Take a pledge that I will embrace life as it happens. If it has to give the good, I will accept with open arms. If it has to give the bad, I give back the hell before it gives me that!” – An inspirational speech on seeing the light at the end of the tunnel.
5. A Short Inspirational Poem
“So stick to the fight when you’re hardest hit.
It’s when things seem worst that you must not quit.” – From the poem ‘Don’t Quit.’
6. Repetition of the Speech’s Main Idea
The best example of such a speech is Martin Luther King’s I have a dream or Barrack Obama’s Yes we can. Here the phrase is repeated over and over again in the middle of the speech and then used once again to end the speech with the exact same words. This creates a wonderful stickiness effect in the minds of the audience.
7. Referring to the Beginning of the Speech
In this method, you as the speaker refer to the beginning of the speech to bring to life the memories of what you introduced at the beginning. This reinforces the message and provides a solution to the problem you introduced in a naturally progressive manner.
For a speech which began with reference to the introverted speaker blacking out as a kid when the children of the neighborhood asked him to play football with them:
“The key to remember is to be ready. Be ready for when the moment comes, you will not black out in front of those children. Instead you have the strength and the courage to say, ‘I want to play football with you. Wanna try me?’”
8. Summarize the Main Points
This method is popularly referred to as 3 part symmetrical speech outline which is,
- Tell them what you are going to tell them
- Tell them
- Tell them what you just told them
That is, you introduce the topic, present the speech and then summarize the key points of what you discussed in the speech.
These are eight of the commonly used tried and tested methods of ending a speech.
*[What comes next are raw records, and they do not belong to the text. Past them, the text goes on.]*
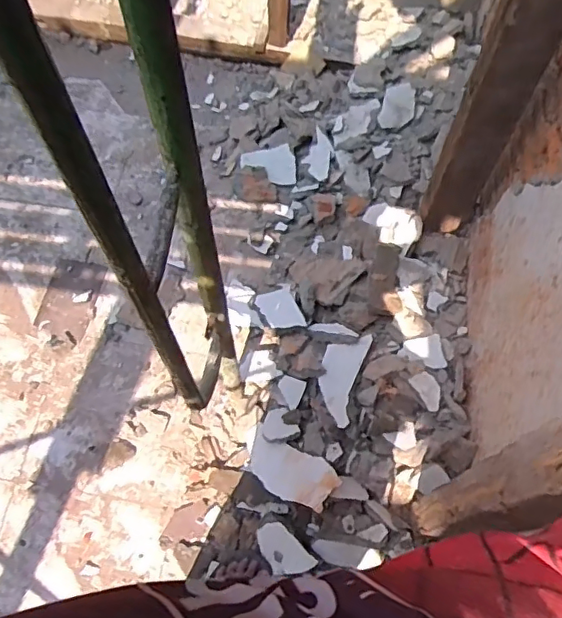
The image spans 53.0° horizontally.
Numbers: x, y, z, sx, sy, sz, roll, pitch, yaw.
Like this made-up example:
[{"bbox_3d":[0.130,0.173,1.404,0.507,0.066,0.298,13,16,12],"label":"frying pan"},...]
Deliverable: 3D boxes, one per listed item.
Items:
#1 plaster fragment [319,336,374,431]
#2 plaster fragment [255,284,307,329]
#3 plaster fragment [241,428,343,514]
[{"bbox_3d":[0.145,0.169,1.394,0.097,0.032,0.233,17,66,6],"label":"plaster fragment"},{"bbox_3d":[0.007,-0.001,1.498,0.109,0.030,0.147,-23,57,-19],"label":"plaster fragment"},{"bbox_3d":[0.008,0.378,1.334,0.253,0.046,0.119,23,66,26],"label":"plaster fragment"}]

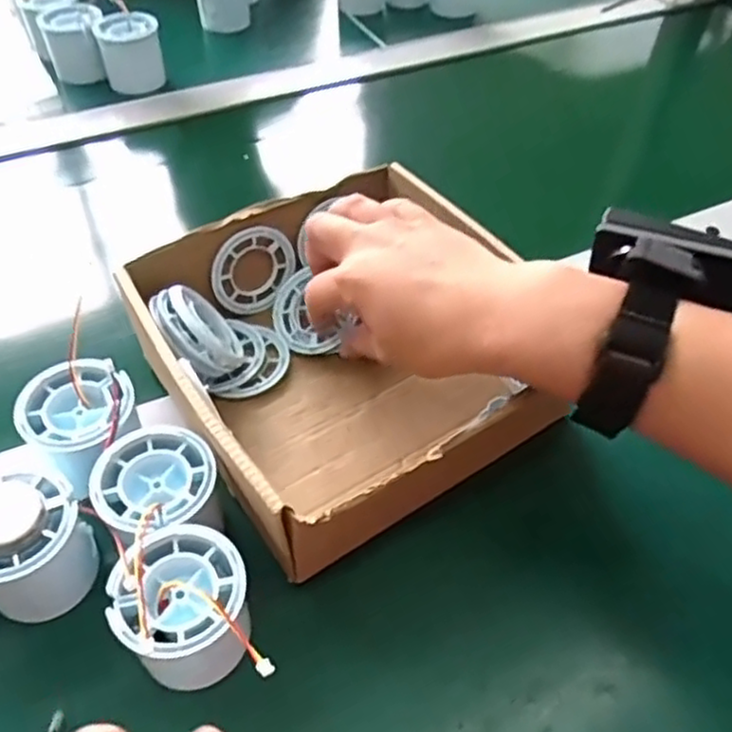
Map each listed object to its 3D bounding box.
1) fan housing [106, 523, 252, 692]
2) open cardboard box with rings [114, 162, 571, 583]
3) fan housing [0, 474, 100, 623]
[{"bbox_3d":[-0.077,0.108,0.305,0.055,0.056,0.057,-14,50,-14],"label":"fan housing"},{"bbox_3d":[-0.012,-0.011,0.409,0.199,0.077,0.195,-28,55,-24],"label":"open cardboard box with rings"},{"bbox_3d":[-0.155,0.083,0.321,0.049,0.050,0.050,1,48,-1],"label":"fan housing"}]

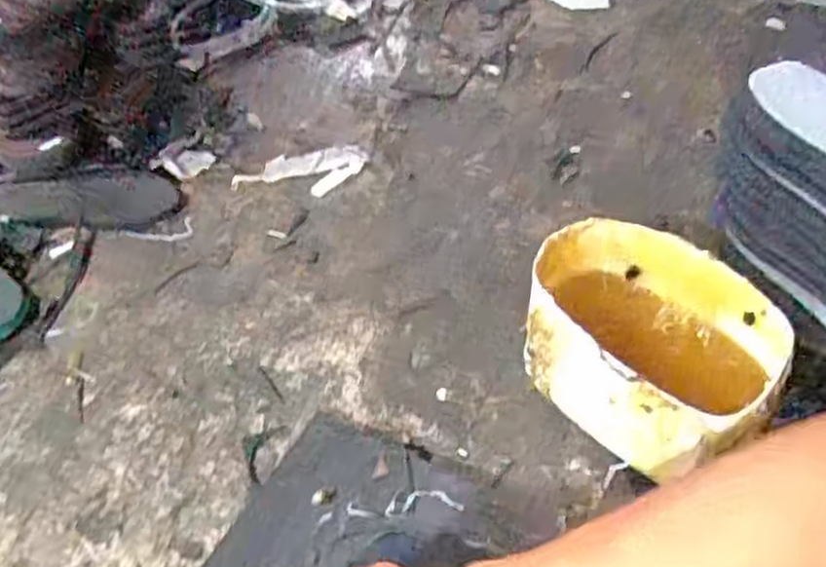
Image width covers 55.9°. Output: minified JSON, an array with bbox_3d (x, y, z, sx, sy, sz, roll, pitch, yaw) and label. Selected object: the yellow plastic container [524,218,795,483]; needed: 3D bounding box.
[{"bbox_3d":[0.182,0.049,0.603,0.126,0.106,0.207,-32,50,-22],"label":"yellow plastic container"}]

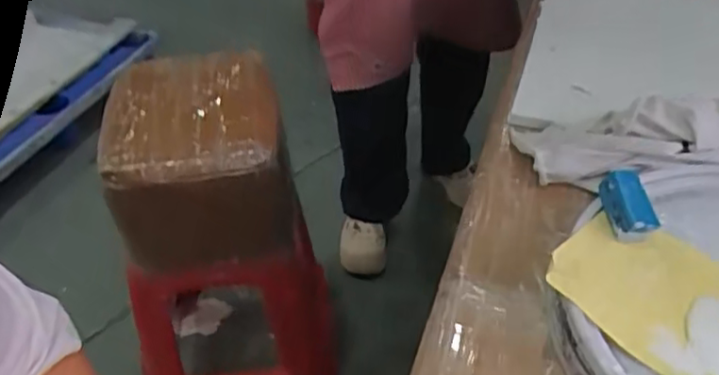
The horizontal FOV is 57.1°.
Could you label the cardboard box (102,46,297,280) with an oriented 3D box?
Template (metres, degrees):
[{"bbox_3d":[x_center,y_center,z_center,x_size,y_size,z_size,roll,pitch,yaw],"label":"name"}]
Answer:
[{"bbox_3d":[-0.266,-0.050,1.093,0.267,0.231,0.305,-10,40,-9],"label":"cardboard box"}]

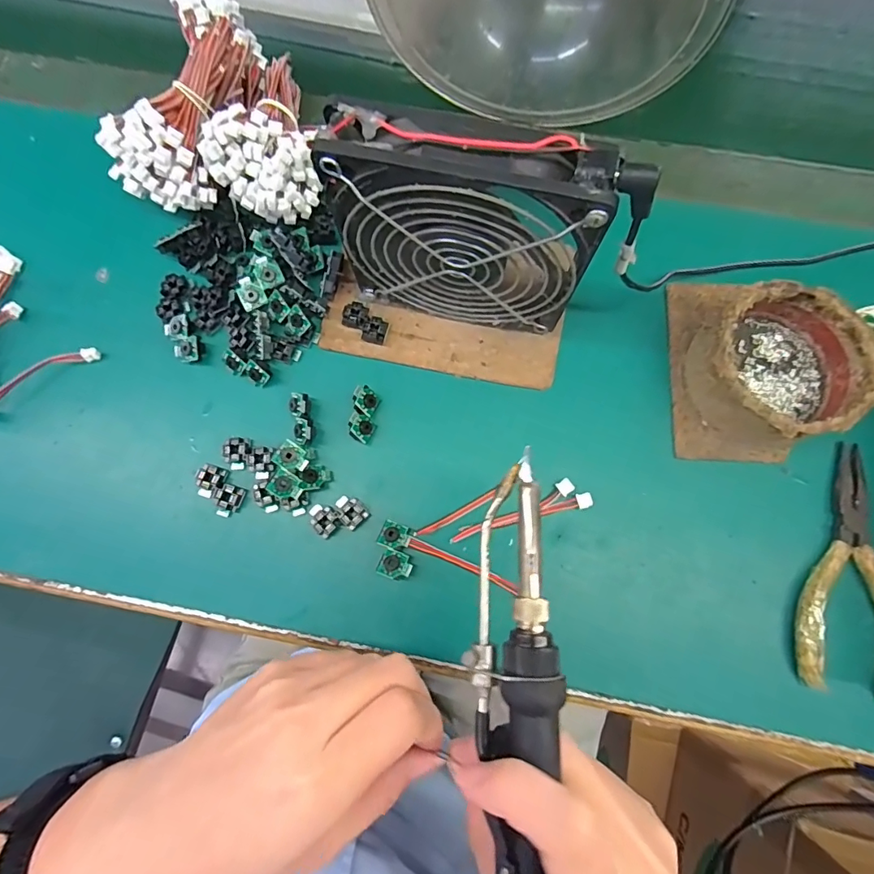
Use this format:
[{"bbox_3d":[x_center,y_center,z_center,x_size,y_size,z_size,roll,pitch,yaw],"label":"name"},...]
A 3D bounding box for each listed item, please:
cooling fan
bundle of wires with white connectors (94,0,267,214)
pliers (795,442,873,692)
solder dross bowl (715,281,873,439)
[{"bbox_3d":[0.018,-0.093,0.234,0.128,0.128,0.025,12,80,4],"label":"cooling fan"},{"bbox_3d":[-0.150,-0.205,0.294,0.063,0.055,0.130,19,80,5],"label":"bundle of wires with white connectors"},{"bbox_3d":[0.227,0.070,0.258,0.052,0.014,0.130,13,80,4],"label":"pliers"},{"bbox_3d":[0.189,-0.039,0.264,0.080,0.041,0.082,0,79,1],"label":"solder dross bowl"}]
All you need to do is pick one (or a combination) of them, incorporate in your next speech and start preparing. At the same time feel free to use any other method you find to be better fitting for your speech purpose. Do let me know if you do so, I’d be happy to know!
At the end, all you need to remember is:
- Prepare and rehearse your beginning and conclusion very well. These are the inflection points which make the maximum impact.
- Leave the audience with a smile. Always end the speech on a happy note.
After all you can always end the speech by saying, “I hope you enjoyed my speech and if you did not, I hope you had a good nap.”